What I want to focus in on, and my hon. colleague from Medicine Hat touched on this, is the idea of driving a wedge between landowners and people who live in rural and urban areas, which I think that is a better way to put it. Canadians from all areas clearly have spoken in different polls and in different forms of expression about species at risk. They are generally in favour of establishing species at risk or endangered species legislation that would help protect species. I believe that in some polls as high as 92% of Canadians were in favour of such legislation.
If there is that form of consensus among Canadians who feel that protection of endangered species is important, then why is it so difficult to bring MPs, who represent all sides of the argument, together in this place? Obviously there was an opportunity for the government to bring those two groups together but it failed miserably.

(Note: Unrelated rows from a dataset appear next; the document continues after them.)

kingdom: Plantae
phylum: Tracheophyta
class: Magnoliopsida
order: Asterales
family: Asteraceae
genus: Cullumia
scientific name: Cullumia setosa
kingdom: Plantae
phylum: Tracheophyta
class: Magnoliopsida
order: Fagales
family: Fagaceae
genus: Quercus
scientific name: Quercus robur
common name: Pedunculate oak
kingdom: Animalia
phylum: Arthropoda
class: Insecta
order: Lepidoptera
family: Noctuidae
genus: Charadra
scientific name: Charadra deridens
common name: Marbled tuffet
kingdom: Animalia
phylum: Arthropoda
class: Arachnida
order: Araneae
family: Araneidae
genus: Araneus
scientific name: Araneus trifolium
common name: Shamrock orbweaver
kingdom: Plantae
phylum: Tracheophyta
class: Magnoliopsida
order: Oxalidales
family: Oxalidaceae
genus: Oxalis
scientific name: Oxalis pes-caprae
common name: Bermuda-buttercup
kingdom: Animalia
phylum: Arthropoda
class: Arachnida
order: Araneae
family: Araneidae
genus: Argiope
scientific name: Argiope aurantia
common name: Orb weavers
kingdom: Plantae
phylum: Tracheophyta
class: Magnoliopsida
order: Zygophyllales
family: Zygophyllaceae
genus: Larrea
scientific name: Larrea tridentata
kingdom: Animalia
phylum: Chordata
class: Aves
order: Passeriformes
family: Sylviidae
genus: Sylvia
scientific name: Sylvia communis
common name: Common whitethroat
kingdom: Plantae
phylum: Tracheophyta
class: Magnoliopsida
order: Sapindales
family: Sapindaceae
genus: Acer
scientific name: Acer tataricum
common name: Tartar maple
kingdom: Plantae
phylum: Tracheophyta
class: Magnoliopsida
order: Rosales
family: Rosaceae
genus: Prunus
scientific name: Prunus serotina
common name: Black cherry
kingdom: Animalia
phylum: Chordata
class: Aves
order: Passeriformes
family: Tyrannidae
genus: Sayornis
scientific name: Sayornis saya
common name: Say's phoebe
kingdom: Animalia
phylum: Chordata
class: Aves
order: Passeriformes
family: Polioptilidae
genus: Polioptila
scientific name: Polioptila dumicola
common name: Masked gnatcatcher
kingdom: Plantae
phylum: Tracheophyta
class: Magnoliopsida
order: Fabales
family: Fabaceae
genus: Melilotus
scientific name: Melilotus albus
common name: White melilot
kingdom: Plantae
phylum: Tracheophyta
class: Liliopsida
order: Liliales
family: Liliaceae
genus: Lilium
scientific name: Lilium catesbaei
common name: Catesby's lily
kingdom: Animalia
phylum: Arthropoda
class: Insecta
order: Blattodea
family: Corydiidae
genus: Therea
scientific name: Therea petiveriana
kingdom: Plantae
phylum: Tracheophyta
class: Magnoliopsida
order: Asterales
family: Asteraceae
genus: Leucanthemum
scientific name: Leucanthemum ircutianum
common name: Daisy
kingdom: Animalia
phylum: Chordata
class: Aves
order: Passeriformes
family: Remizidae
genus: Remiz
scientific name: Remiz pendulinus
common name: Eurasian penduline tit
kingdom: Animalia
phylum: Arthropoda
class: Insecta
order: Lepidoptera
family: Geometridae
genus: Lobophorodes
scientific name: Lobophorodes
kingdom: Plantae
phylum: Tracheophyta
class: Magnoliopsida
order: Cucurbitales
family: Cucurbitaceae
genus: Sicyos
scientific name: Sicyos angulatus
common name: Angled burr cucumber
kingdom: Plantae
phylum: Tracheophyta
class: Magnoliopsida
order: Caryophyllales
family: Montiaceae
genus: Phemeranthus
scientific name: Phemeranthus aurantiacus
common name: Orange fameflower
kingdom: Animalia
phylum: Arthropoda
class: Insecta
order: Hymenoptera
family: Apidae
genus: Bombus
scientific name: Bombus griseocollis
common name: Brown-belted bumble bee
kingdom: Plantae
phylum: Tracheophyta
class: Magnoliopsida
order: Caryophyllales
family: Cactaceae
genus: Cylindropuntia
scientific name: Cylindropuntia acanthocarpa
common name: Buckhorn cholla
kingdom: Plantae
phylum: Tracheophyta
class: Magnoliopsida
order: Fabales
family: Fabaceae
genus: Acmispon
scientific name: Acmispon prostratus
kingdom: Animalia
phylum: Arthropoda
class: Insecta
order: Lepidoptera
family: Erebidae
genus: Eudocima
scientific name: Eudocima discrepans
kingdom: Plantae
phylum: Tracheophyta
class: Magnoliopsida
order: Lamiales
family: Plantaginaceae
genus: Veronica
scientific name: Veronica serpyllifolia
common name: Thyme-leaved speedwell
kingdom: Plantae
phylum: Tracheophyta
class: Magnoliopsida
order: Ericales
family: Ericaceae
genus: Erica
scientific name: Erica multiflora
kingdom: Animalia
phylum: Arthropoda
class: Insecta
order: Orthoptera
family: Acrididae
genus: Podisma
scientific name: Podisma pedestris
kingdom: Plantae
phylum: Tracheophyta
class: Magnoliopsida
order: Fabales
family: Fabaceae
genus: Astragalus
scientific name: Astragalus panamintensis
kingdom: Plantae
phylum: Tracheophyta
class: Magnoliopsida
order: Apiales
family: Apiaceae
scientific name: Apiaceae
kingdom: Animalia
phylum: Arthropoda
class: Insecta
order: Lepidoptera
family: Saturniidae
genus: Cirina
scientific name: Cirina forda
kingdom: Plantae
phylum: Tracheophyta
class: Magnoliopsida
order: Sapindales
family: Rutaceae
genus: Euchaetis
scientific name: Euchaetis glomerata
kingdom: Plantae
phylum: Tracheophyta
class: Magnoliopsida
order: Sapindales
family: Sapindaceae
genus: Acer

My hon. colleague from Medicine Hat spoke specifically about the issue of compensation. Let us look at the people who are closest to the land and who are closest to endangered species and know the habitats of many of these species well enough that they can put measures in place to protect these species. These people are clearly ranchers, agriculture producers and landowners in rural areas. They have the knowledge and experience to protect these specifies and to it effectively.
We want to have landowners, ranchers and others on board. We want to work not only with people in the urban areas but also in some of the most crucial areas to the survival of endangered species. We have to bring all these groups together. One of the biggest areas in which this bill has failed is in the idea of compensation. For instance, if landowners potentially find habitat or endangered species on their land, it is still not clear whether that land can expropriated and whether they will be compensated for the confiscation of that land.
As my hon. colleague said, when people rely on that land through the history of generations, their livelihoods or the production for whatever it is they use the land, clearly they will react adversely if that livelihood is threatened. This is not a plea from some of these landowners, farmers or ranchers to receive handouts. Many of these people are providing viable services and businesses to their communities or the country. They only want to have that viability protected.
It is clear that, if the idea of compensation is dealt with even slightly to show that the government cares about private property rights and to show that it will never leave its rural farmers, ranchers and landowners while in the lurch in the process of trying to protect endangered species, then there would be the biggest positive response from some of these groups to help protect endangered species. Clearly that is the concern among many of them now.
This is the third time the bill has been introduced in this place in some form or another. For those who wonder why it has not had the consensus, the government has failed time and time again to bring stakeholders together and to let this place work in a fair and democratic way. Even as bills travel through this place and go through committee to be scrutinized. the government interferes in that process without respecting some of the basic recommendations of all party committees, which basically come together to build consensus.
Finally, the stakeholders have still not been brought together and that is a shame. I am happy that I could voice these concerns on behalf of Edmonton--Strathcona.